- SOURCE TEXT

How did Rita Rizzo, the sickly girl who, with only a high school diploma, fights her way out of poverty and single handedly creates the Eternal Word Television Network (EWTN), the largest religious broadcasting empire in the world – succeed where all the bishops of the United States (and several millionaires had failed)?
This new biography by Raymond Arroyo comes closer than anyone has yet done to explaining Mother Angelica – The Remarkable Story of a Nun, Her Nerve, and a Network of Miracles (Doubleday, 2005, $23.95). It is a welcome sign of the burgeoning Catholic book market's coming of age when a prestigious house such as Doubleday picks up this biography and heavily markets it.
Arroyo is well known to many of our readers. He is host and creator of "The World Over Live" on EWTN, and has a solid resume in network and cable television. This book is based on exclusive interviews conducted in the years before Mother Angelica's incapacitating strokes, and is full of surprising insights into her life, both interior and exterior.

- DATA EXCERPT

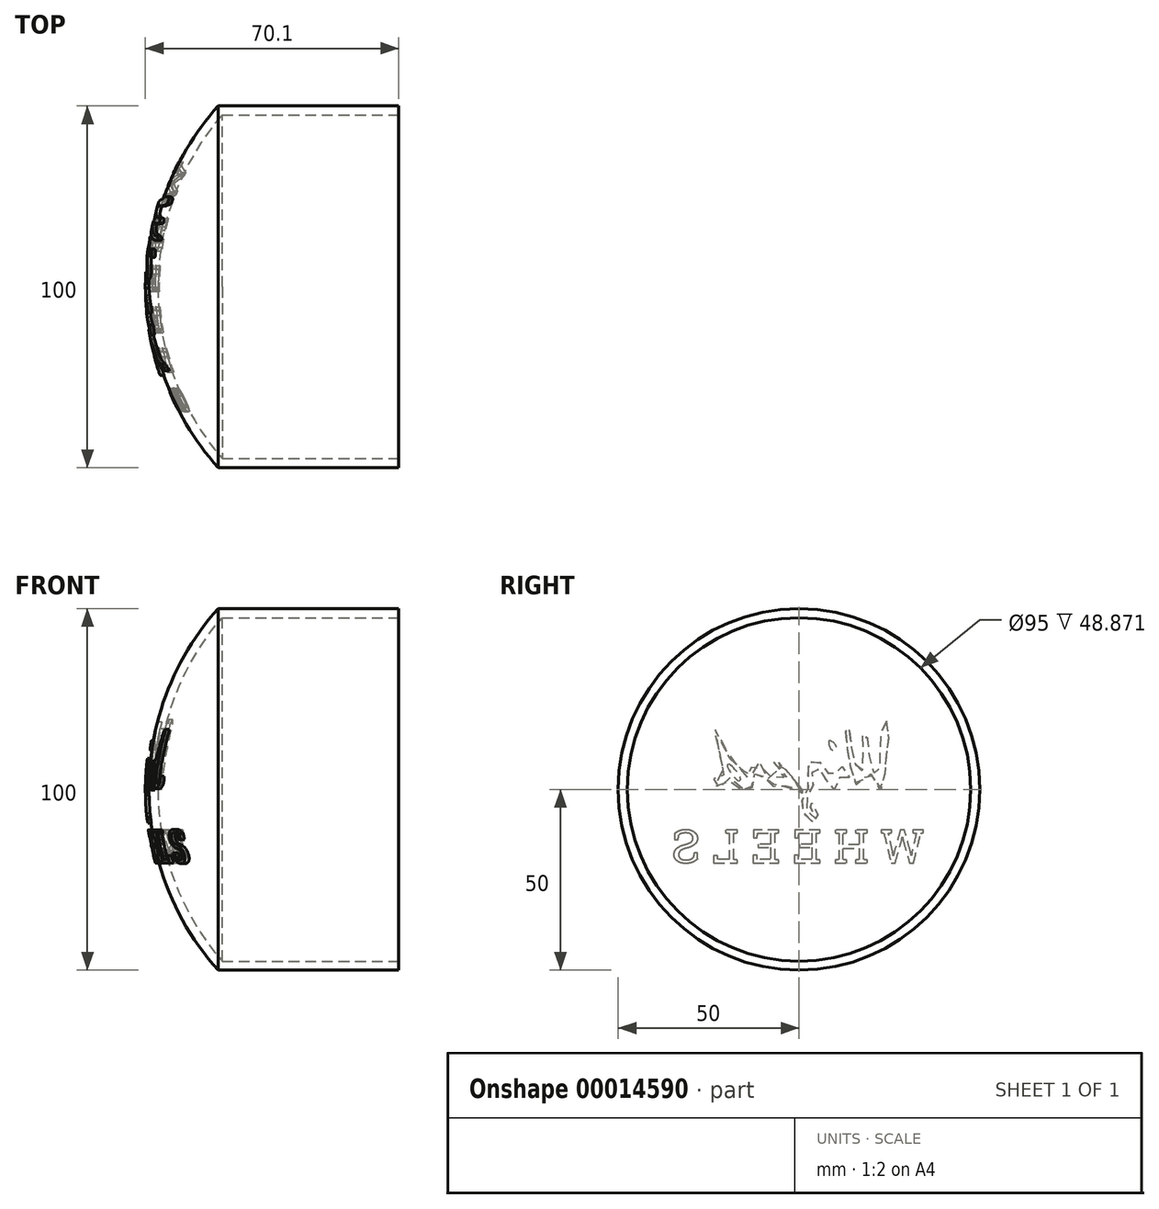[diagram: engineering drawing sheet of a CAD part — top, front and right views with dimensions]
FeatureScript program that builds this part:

- EXERCISE TASKS
1. Answer these from the review of the Mother Angelica biography:
(a) Which house published the biography, and at what price?
(b) What program on EWTN does Arroyo host?
(c) What is the book based on?
2. Pick up the review of the Mother Angelica biography after its final sentence and carry it forward.

- RESULTS
1.
(a) Doubleday, at $23.95.
(b) "The World Over Live."
(c) Exclusive interviews conducted in the years before Mother Angelica's incapacitating strokes.

2.
As Arroyo puts it, "One evening before shooting her live show, she gave me but one instruction, which has haunted me to this day: 'Make sure you present the real me. There is nothing worse than a book that sugarcoats the truth and ducks the humanity of the person. I wish you 40 years in purgatory if you do that!'" Based on my reading, Raymond need not worry about the Calabresan curse of the extra 40 years. Arroyo says: "I have written a book that does not avoid controversy or the seeming contradictions inherent in Mother Angelica's character: the cloistered contemplative nun who speaks to the world; the independent rule breaker who is derided as a 'rigid' conservative; the wisecracking comedian who suffers near constant pain; the Poor Clare nun who runs a multimillion-dollar corporation."
The first part of the book discloses the early life of Rita Rizzo, an only child from a severely dysfunctional family in a poor Italian neighborhood in eastern Ohio. Her father was an absent good-for-nothing, her mother hysterical and dependent upon Rita's mothering. In her late teens, the religiously unmotivated Rita encounters a questionable mystic/stigmatic who discerns her vocation and encourages her entry into a Poor Clare Monastery in Cleveland, against severe family opposition. In this account of her rather dismal early years, Arroyo uncovers only one hint of great things to come, captured in a photograph of the young Rita Rizzo prancing with "sass and spunk" as the first female majorette at McKinley High in 1939. You can almost hear "If They Could See Me Now" in the background. This woman was born to lead, but who could have imagined what God had in store for her?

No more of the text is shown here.